In 1906, Hugo Münsterberg, the chair of the psychology laboratory at Harvard University and the president of the American Psychological Association, wrote in the Times Magazine about a case of false confession. A woman had been found dead in Chicago, garroted with a copper wire and left in a barnyard, and the simpleminded farmer’s son who had discovered her body stood accused. The young man had an alibi, but after questioning by police he admitted to the murder. He did not simply confess, Münsterberg wrote; “he was quite willing to repeat his confession again and again. Each time it became richer in detail.” The young man’s account, he continued, was “absurd and contradictory,” a clear instance of “the involuntary elaboration of a suggestion” from his interrogators. Münsterberg cited the Salem witch trials, in which similarly vulnerable people were coerced into self-incrimination. He shared his opinion in a letter to a Chicago nerve specialist, which made the local press. A week later, the farmer’s son was hanged.Starr then provides some interesting evidence from various psychology studies that buttress the hypothesis that people are very sensitive to suggestion and, under the right circumstances, prone to making false confessions. He concludes,
Münsterberg was ahead of his time. It would be decades before the legal and psychological communities began to understand how powerfully suggestion can shape memory and, in turn, the course of justice.
Shaw and Porter’s study also provides further evidence of the inaccuracy and malleability of human memory, evidence that is already compelling enough to have persuaded the state supreme courts of New Jersey and Massachusetts to mandate that judges instruct juries that eyewitness testimony is inherently unreliable. “Evolutionary theorists say memory is good enough—just good enough for us to survive and to reproduce,” Shaw told me. “But, at the very least, this research calls into question whether we should be putting so much weight on any memory in court”—especially in the absence of corroborating proof. “It’s sort of a reality check.”I don't disagree, human observation is subject to a wide range of material biases and flaws and human memory is measurably fallible.

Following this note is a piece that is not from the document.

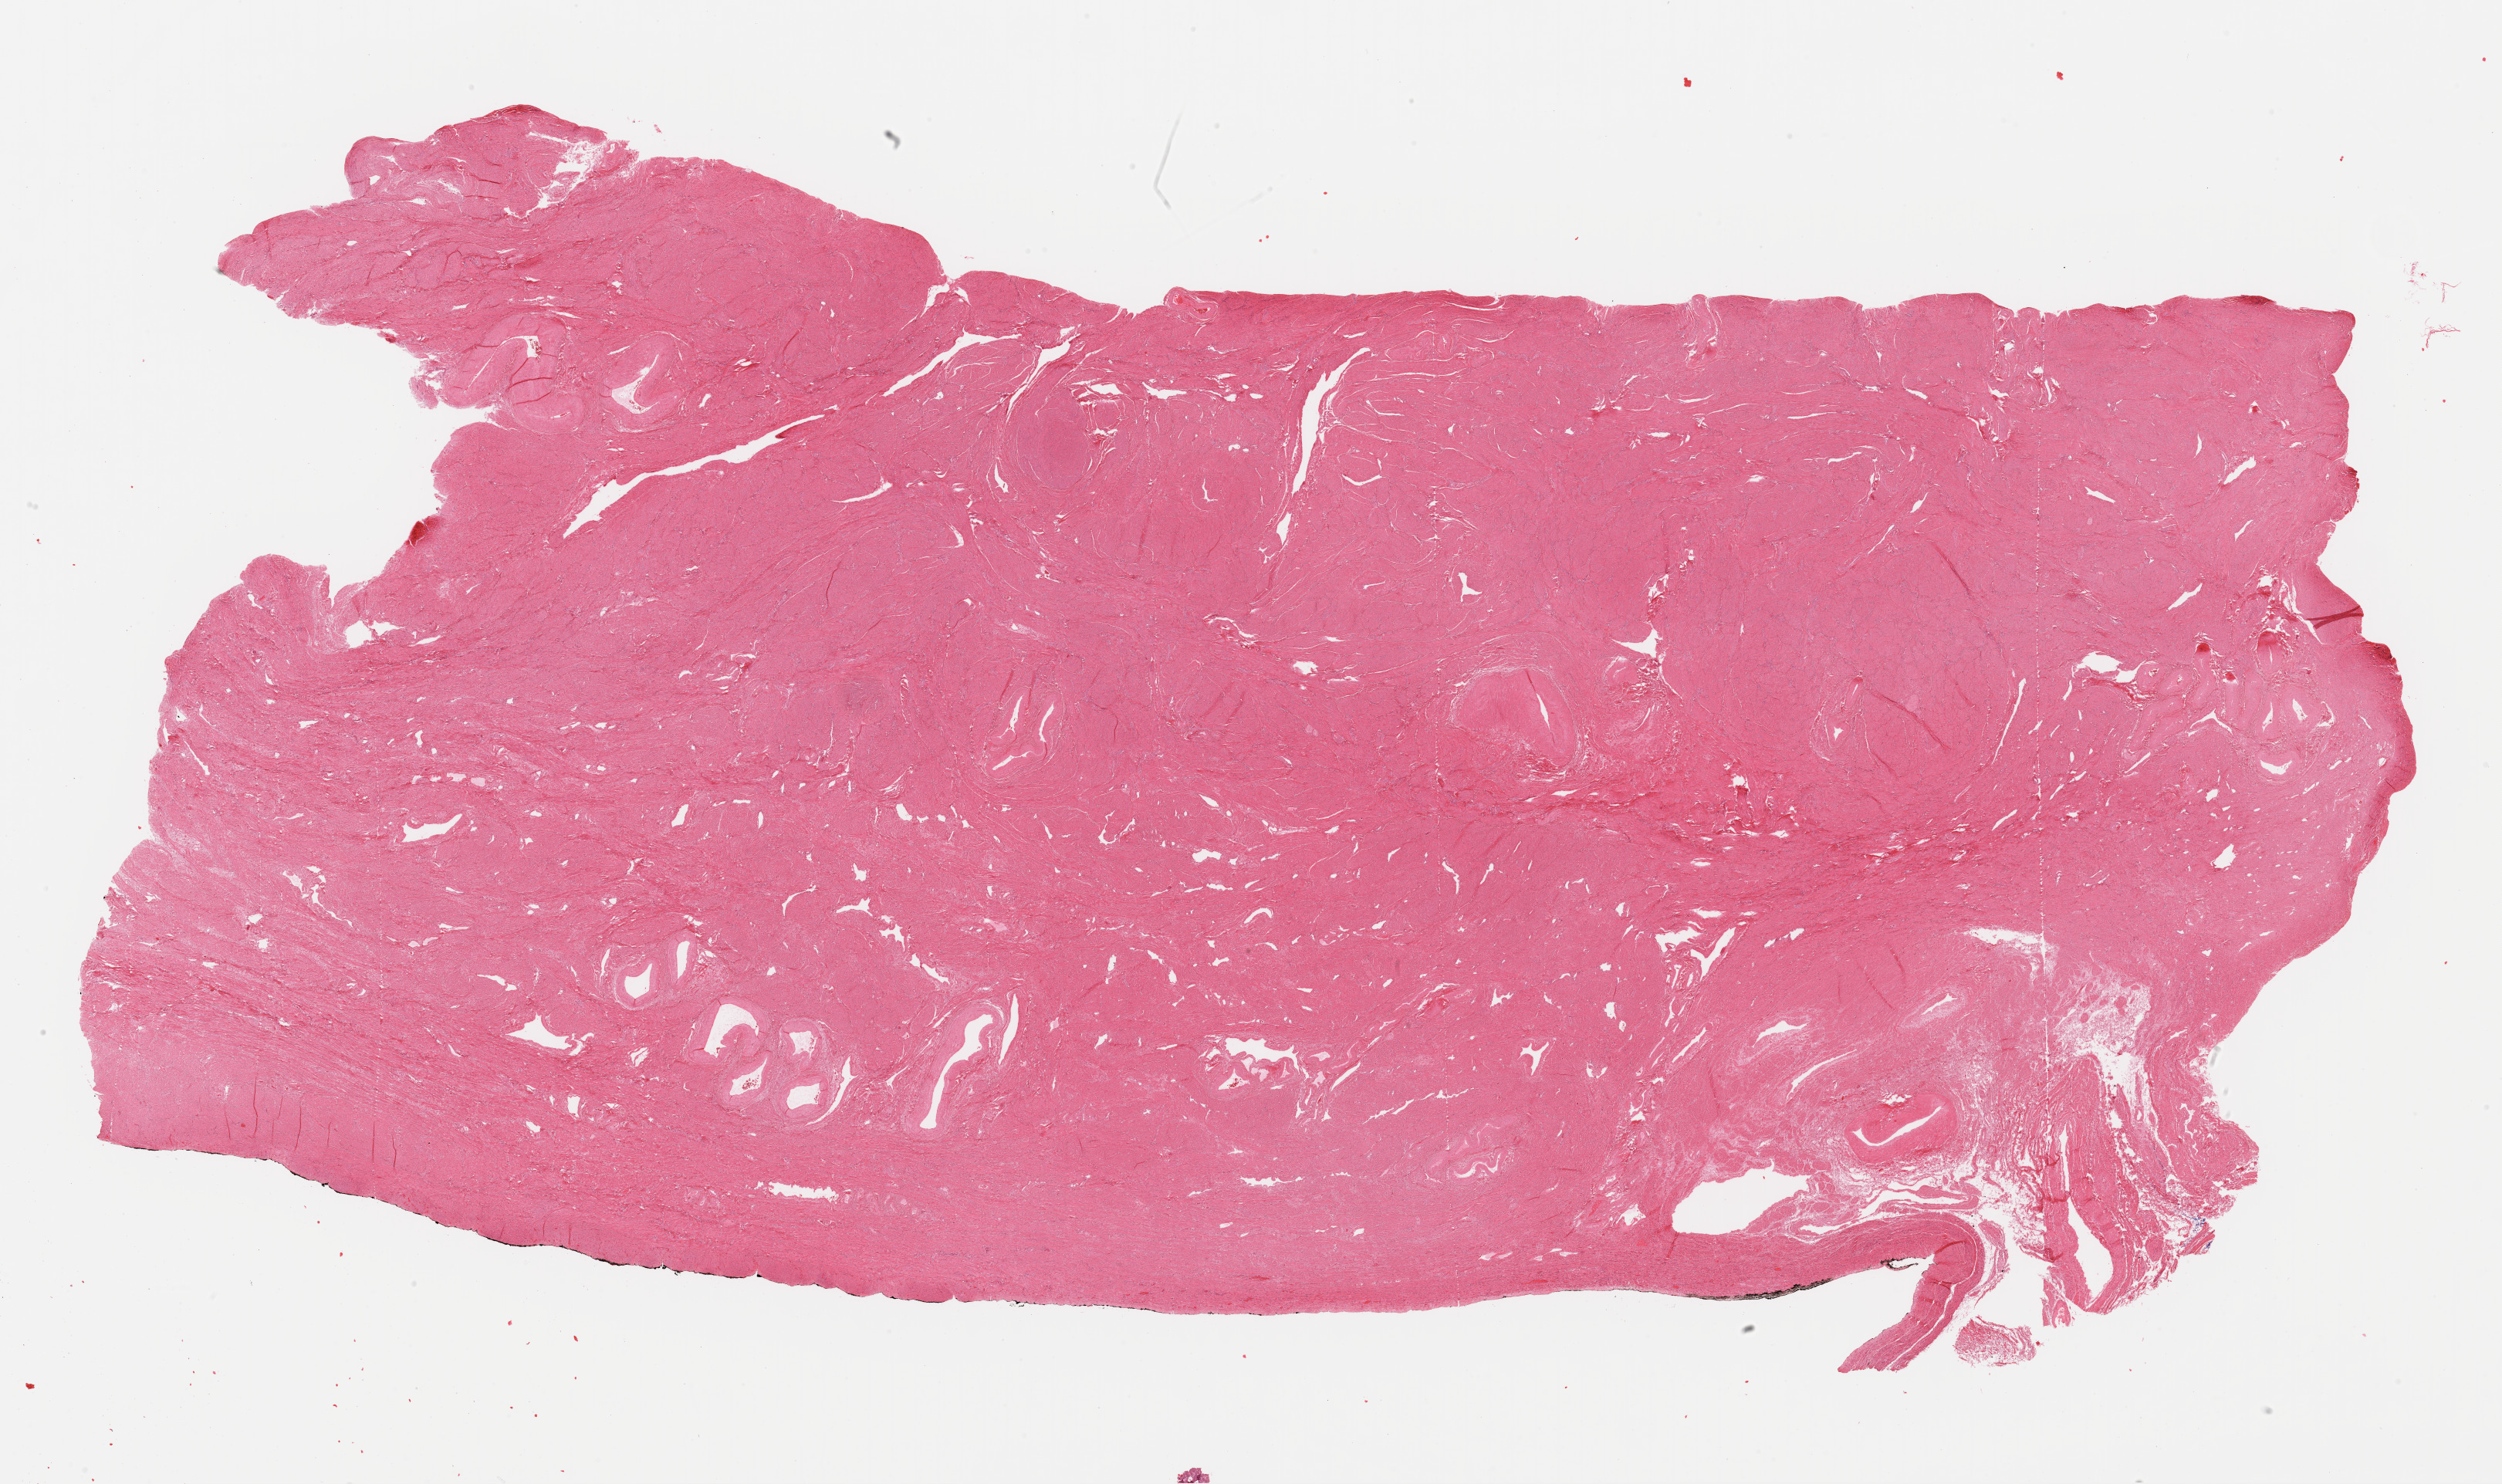
Hematoxylin and eosin (H&E) stained whole-slide image — whole scanned area (about 25.6 x 15.2 mm) shown as a low-resolution overview. Formalin-fixed paraffin-embedded (FFPE) diagnostic section. Uterus, primary tumour sample. Female, age 53 years at initial diagnosis. Histologic grade: G1 (well differentiated).
Pathologic diagnosis: Endometrioid adenocarcinoma, NOS (endometrium). FIGO stage: IB.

Granted. But then what? Oh, we'll rely on physical evidence! But the collection, analysis and interpretation of physical evidence is as weak as human observation and human memory. The most recent systemic exposure of the questionable basis for interpreting fires. In the same magazine, The New Yorker, in 2009, there was an account, Trial by Fire, of an inmate executed in Texas for having killed his wife and children by arson. The article raises nightmarishly reasonable questions about the quality of the forensic evidence used to convict Todd Willingham, creating credible grounds for believing that Texas executed an innocent man falsely convicted of a horrific crime.

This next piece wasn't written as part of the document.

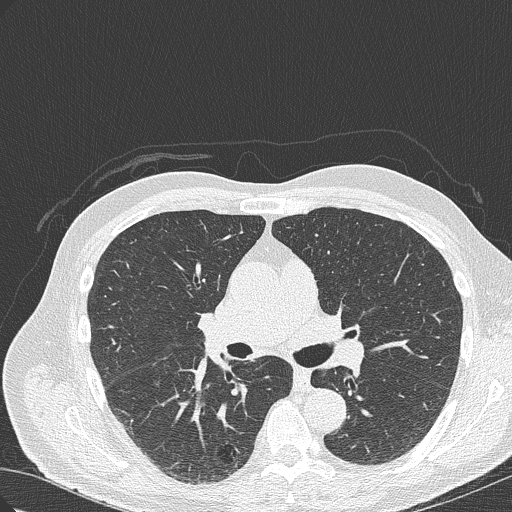
Chest CT (low-dose screening protocol), one axial image; baseline screening round; lung window (W 1500 / L -600 HU); 1 mm slice thickness; slice 133 of 322 in the series; 512 × 512 image matrix. Male participant, aged 70 years at enrolment. Current smoker at enrolment.
• Expert-annotated lung lesion, box from (x=199, y=419) to (x=262, y=474) px.
• The screening reader recorded 4 non-calcified nodules or masses ≥4 mm on this exam (right lower lobe, right lower lobe, right upper lobe, right lower lobe); which of them this box marks is not recorded.
• Official screen result: positive, change unspecified: nodule(s) >= 4 mm or enlarging nodule(s), mass(es), or other non-specific abnormalities suspicious for lung cancer.
• Later outcome: lung cancer diagnosed 978 days after this screen (after the third annual screen) — bronchiolo-alveolar adenocarcinoma, NOS, right lower lobe, poorly differentiated (G3), stage IB (AJCC 6th edition), 30 mm at pathology.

So we are left with good reason to believe that both eyewitness testimony and forensic evidence are flawed. If we can't believe eyewitness accounts or the testimony of forensic experts, how can we reasonably settle on guilt or innocence?
I believe part of the issue is that there is a whiff of advocacy journalism in both these accounts which overstate the problem. Yes, eyewitness accounts are known to be subject to a range of observational biases and memory failures. But not all eyewitness accounts are equally fallible. It is not a case of falsus in uno, falsus in omnibus. It is a case of probabilities. How probable is it that this eyewitness testimony is accurate? For example, in the Trayvon Martin case, all the ear-witnesses testified that they heard one shot fired. However, one ear-witness testified that she recalled hearing three shots fired. Hypothetically, it was possible that multiple witnesses were wrong and one was right. However, when you combined the earwitness testimony with the forensic evidence of a single bullet wound and a single shell casing from the gun, the probability of the statement "a single shot was fired" being true increases quite dramatically.
Ultimately, what both authors are doing is pointing out that evidence, whether eye-witness or forensic, is fallible and I believe that to be a good warning. The subtle, and perhaps not intentional, implication that because eyewitness and forensic evidence is fallible, therefore we should not use either, is throwing the baby out with the bath water.
The two articles, paired together, do serve as an interesting buttress to the proposition that all Truth is provisional on new evidence. To determine the truth of a proposition, we look at the internal logic of the argument, does the predicate logically lead to the conclusion? We then look at the empirical evidence of a proposition, are the known facts consistent with the argument; are there other facts that are inconsistent with it? Finally, we look at the rationality of the argument, does the internal logic and the external facts work together consistently to make it probable that the argument is true? Logic, Empiricism, Rationality - they are powerful tools for vetting an argument and arriving at a probabilistic estimation of the truth of the argument.
But it will always be a probability. In the Martin scenario, one wound, one shell casing, multiple ear-witnesses makes it highly probable that a single shot was fired. But it is not impossible to construct a scenario in which three shots were fired, two missed, two shell casings were disposed of and ear-witnesses were too influenced by one another to recall accurately. It is possible but improbable. We want certainty but all we have are probabilities. But usefully true probabilities.